California is the home of superheroes and action figures, thanks to Hollywood. Heck, we even had one as governor. But while superheroes are singular forces, fighting the enemy tagged as the “Public Golf Endangerment Act” (or formally “AB-672 Publicly owned golf courses: conversion: affordable housing”) will take thousands to kill. That effort is underway, and it’s a lesson about what action looks like. 


I
wrote about this in November 2021, and I thank NGCOA for being the first national publication to publish what’s identified as an existential threat to public golf. Other publications have since picked up the story, including here, here, and here. I haven’t seen it in the Daily Planet yet, but there’s still time.

Excerpted data

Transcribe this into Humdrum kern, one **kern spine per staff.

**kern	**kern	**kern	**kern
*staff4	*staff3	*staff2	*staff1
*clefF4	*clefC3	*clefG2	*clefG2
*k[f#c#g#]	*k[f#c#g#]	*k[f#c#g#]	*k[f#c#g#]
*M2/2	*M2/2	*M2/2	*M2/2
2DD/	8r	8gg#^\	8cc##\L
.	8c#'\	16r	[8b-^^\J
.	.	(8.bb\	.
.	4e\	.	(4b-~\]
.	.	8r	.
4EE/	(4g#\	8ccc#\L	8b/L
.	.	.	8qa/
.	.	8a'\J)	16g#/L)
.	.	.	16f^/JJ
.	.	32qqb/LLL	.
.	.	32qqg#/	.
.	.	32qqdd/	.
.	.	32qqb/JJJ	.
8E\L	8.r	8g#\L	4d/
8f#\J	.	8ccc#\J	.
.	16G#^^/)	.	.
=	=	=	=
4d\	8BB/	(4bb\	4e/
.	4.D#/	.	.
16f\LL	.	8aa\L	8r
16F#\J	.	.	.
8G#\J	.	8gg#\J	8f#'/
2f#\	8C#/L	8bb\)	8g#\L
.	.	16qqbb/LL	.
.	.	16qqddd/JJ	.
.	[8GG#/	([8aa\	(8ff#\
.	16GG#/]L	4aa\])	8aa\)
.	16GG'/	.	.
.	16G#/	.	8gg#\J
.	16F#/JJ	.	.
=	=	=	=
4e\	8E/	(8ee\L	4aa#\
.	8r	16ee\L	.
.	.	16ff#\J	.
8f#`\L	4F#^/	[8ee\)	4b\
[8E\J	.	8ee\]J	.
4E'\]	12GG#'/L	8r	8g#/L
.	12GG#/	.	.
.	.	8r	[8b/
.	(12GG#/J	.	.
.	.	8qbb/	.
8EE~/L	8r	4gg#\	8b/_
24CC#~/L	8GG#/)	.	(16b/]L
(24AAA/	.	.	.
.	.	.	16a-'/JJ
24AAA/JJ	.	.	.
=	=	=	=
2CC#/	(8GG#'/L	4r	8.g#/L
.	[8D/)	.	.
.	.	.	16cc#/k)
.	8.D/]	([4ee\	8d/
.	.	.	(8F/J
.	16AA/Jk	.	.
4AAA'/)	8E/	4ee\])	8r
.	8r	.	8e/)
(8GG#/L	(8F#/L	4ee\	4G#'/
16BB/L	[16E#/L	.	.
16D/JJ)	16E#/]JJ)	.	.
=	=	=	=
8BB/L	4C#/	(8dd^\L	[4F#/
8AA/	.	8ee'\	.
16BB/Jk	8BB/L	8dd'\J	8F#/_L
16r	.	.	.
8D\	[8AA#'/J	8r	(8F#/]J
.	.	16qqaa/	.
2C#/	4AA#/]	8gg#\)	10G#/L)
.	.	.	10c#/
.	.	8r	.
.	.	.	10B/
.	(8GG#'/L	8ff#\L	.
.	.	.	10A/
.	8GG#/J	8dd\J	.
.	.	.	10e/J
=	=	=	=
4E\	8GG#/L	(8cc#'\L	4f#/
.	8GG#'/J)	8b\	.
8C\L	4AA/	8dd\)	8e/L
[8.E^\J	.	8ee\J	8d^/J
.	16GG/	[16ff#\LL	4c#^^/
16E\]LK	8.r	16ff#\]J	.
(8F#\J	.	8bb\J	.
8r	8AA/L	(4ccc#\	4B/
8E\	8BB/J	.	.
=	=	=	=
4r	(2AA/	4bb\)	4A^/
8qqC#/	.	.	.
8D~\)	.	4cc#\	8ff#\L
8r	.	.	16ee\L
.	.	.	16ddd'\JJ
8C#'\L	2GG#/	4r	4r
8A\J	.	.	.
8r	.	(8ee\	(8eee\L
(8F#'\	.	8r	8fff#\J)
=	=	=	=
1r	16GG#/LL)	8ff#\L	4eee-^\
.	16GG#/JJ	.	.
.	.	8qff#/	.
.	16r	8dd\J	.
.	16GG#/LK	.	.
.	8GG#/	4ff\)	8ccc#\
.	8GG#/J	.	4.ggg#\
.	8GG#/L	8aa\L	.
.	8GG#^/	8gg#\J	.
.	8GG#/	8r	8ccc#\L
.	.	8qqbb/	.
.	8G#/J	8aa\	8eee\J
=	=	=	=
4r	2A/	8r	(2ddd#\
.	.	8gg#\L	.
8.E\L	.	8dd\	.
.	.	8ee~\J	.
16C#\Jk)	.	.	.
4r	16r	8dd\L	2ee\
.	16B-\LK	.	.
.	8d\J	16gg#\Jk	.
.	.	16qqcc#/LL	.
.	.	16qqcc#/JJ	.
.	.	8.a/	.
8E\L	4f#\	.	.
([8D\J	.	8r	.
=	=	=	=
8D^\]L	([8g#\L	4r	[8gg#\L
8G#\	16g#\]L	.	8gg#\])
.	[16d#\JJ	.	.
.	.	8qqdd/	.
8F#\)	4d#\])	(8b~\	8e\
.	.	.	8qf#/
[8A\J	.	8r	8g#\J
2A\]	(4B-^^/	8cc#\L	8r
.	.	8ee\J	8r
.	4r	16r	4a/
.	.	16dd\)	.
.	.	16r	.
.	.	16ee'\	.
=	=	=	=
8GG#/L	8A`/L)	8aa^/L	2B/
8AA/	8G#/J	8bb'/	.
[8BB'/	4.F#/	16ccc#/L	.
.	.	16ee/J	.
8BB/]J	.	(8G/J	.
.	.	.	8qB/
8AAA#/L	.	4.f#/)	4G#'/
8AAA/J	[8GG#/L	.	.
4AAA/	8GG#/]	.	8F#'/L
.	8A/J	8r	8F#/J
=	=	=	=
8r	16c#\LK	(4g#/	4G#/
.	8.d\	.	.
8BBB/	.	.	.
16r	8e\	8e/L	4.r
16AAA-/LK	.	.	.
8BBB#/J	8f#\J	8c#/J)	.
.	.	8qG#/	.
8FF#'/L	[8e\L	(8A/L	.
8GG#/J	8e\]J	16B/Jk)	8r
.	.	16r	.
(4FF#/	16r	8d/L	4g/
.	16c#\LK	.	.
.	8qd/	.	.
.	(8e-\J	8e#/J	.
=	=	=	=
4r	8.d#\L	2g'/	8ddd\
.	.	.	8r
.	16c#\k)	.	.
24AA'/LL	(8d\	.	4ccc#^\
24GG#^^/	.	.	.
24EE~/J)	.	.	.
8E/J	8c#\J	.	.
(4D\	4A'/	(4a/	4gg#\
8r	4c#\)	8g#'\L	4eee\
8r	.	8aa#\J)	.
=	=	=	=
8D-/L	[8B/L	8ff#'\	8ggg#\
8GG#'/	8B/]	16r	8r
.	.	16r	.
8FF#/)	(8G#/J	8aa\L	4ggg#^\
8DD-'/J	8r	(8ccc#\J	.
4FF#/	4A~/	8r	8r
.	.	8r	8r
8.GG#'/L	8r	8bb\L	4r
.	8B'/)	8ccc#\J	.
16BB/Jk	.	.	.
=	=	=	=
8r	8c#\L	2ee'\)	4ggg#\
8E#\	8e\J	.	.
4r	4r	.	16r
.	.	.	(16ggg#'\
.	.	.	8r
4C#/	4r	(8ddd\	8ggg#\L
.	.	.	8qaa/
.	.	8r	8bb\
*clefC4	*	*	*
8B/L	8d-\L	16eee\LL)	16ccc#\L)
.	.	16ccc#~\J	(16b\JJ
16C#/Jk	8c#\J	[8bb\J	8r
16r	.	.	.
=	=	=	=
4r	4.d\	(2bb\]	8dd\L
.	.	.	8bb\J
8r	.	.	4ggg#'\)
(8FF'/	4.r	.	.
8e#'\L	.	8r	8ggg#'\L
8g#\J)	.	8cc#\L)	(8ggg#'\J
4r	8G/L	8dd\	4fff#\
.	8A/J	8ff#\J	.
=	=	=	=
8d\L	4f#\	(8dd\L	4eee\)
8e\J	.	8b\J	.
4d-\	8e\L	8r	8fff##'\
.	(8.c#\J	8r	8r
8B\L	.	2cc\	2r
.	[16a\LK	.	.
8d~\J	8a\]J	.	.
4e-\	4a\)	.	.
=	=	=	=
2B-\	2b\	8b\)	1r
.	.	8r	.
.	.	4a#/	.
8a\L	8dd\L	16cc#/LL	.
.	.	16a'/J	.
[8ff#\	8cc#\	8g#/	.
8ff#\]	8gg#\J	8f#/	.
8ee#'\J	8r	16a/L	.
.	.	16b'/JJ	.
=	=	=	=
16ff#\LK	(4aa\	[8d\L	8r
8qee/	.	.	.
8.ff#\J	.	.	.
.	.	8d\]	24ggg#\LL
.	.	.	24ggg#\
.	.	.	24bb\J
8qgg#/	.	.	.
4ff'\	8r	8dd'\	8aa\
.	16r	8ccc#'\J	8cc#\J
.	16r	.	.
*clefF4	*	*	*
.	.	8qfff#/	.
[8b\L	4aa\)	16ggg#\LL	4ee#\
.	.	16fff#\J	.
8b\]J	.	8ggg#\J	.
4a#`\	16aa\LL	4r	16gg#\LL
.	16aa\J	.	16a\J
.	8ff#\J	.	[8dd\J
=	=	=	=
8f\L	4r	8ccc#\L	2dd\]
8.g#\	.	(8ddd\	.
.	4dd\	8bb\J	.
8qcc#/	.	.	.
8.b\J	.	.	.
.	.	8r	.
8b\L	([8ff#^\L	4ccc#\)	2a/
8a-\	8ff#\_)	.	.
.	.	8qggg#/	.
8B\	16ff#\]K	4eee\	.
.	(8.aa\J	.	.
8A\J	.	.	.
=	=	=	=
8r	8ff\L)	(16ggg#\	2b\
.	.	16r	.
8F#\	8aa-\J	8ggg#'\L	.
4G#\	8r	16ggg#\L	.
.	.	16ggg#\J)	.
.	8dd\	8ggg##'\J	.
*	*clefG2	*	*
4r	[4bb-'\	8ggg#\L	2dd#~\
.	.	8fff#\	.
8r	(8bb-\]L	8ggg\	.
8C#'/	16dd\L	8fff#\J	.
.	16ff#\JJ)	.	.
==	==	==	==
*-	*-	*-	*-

Written exercise 1
Find each line in the records that contains the string "kern" and copy those lines.
Written exercise 2
Continue the text on California's public golf course bill, starting after its last sentence.
The records are unrelated to the text about California's public golf bill.

Written answer 1
Transcribe this into Humdrum kern, one **kern spine per staff.
**kern	**kern	**kern	**kern

Written answer 2
For most of the time I’ve been in the golf industry, political action was not a concern. If it was, it was at local levels, with things like taxes, zoning, chemical use, and maybe water rights. It wasn’t until 2009, 13 years ago, that the American Golf Industry Coalition (formerly WE ARE GOLF) was formed and created the first iteration of National Golf Day. The industry organized to make its presence and issues known in Washington, D.C., meeting and conversing with national elected officials and their staff. We didn’t want to be, nor should we be, ignored as a multi-billion dollar industry. National Golf Day is a day for advocacy, but a relatively passive process. 


Not so for the movement to bring down AB-672 and its evil provocateur, Assemblyperson Cristina Garcia, the Lorena Bobbitt of golf. She who threatens to cut off the head of where and how golf grows (get it?).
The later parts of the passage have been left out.